> DATASET EXCERPT
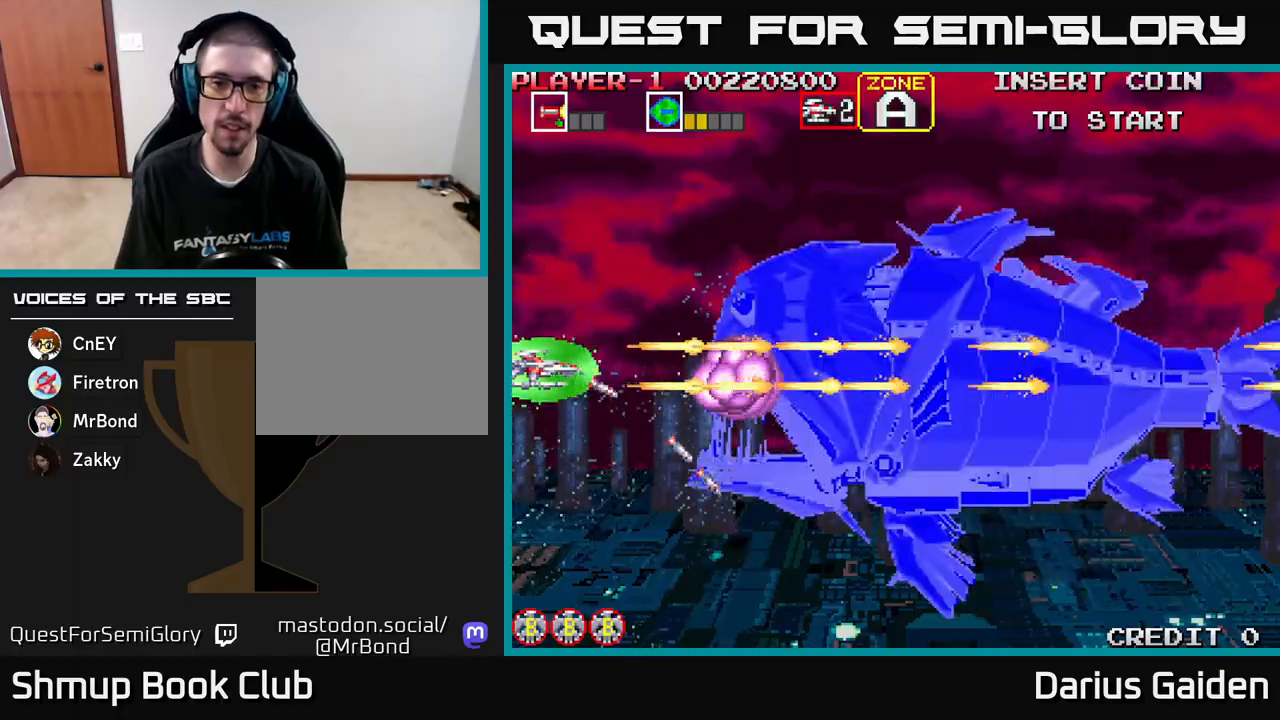
{"buttons": ["R2"], "left_stick": "center", "events": []}
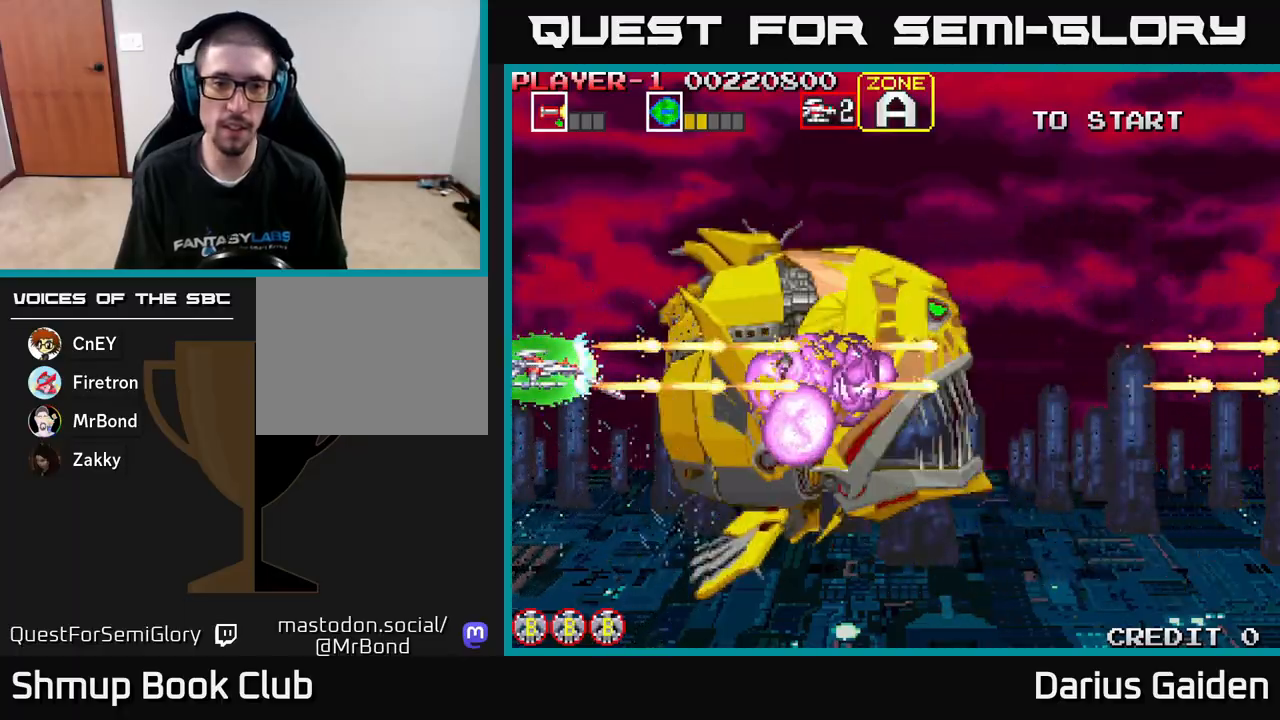
{"buttons": ["R2"], "left_stick": "center", "events": []}
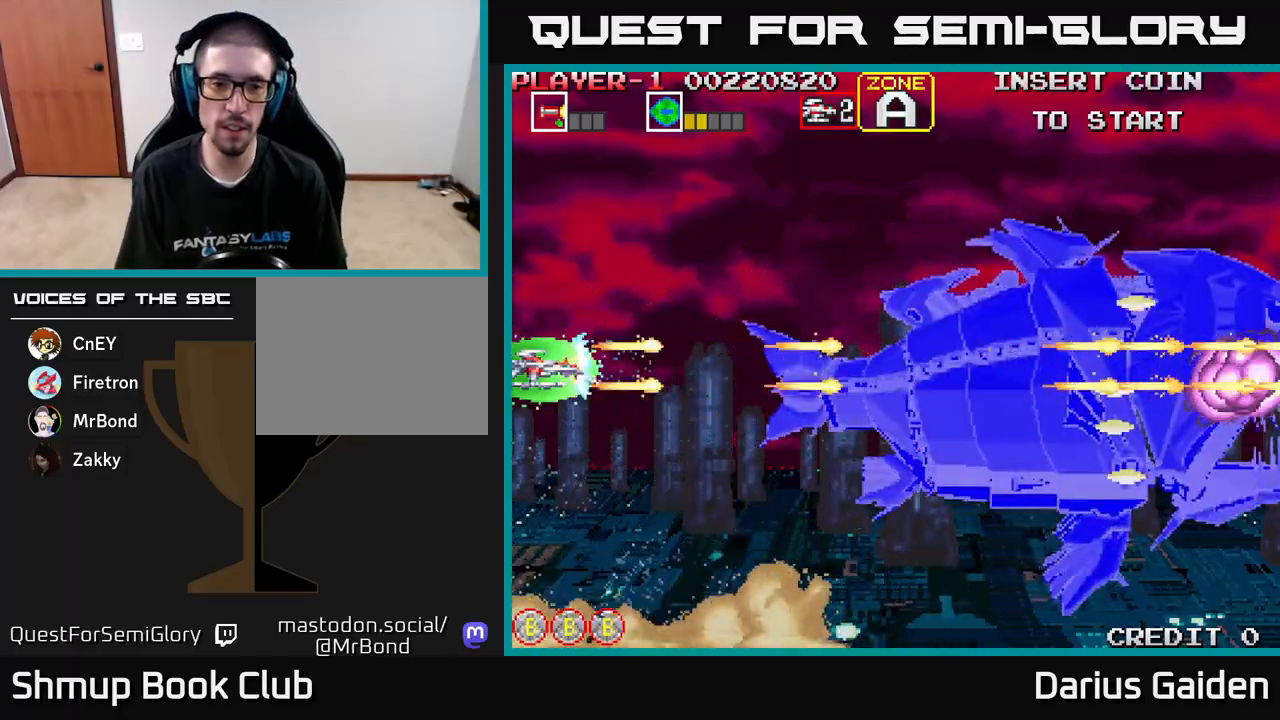
{"buttons": ["R2"], "left_stick": "center", "events": []}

> EXERCISE OBJECTIVE
The answer is every line of the data, exactly as written, with the pictures dropped.

> ANSWER SECTION
{"buttons": ["R2"], "left_stick": "center", "events": []}
{"buttons": ["R2"], "left_stick": "center", "events": []}
{"buttons": ["R2"], "left_stick": "center", "events": []}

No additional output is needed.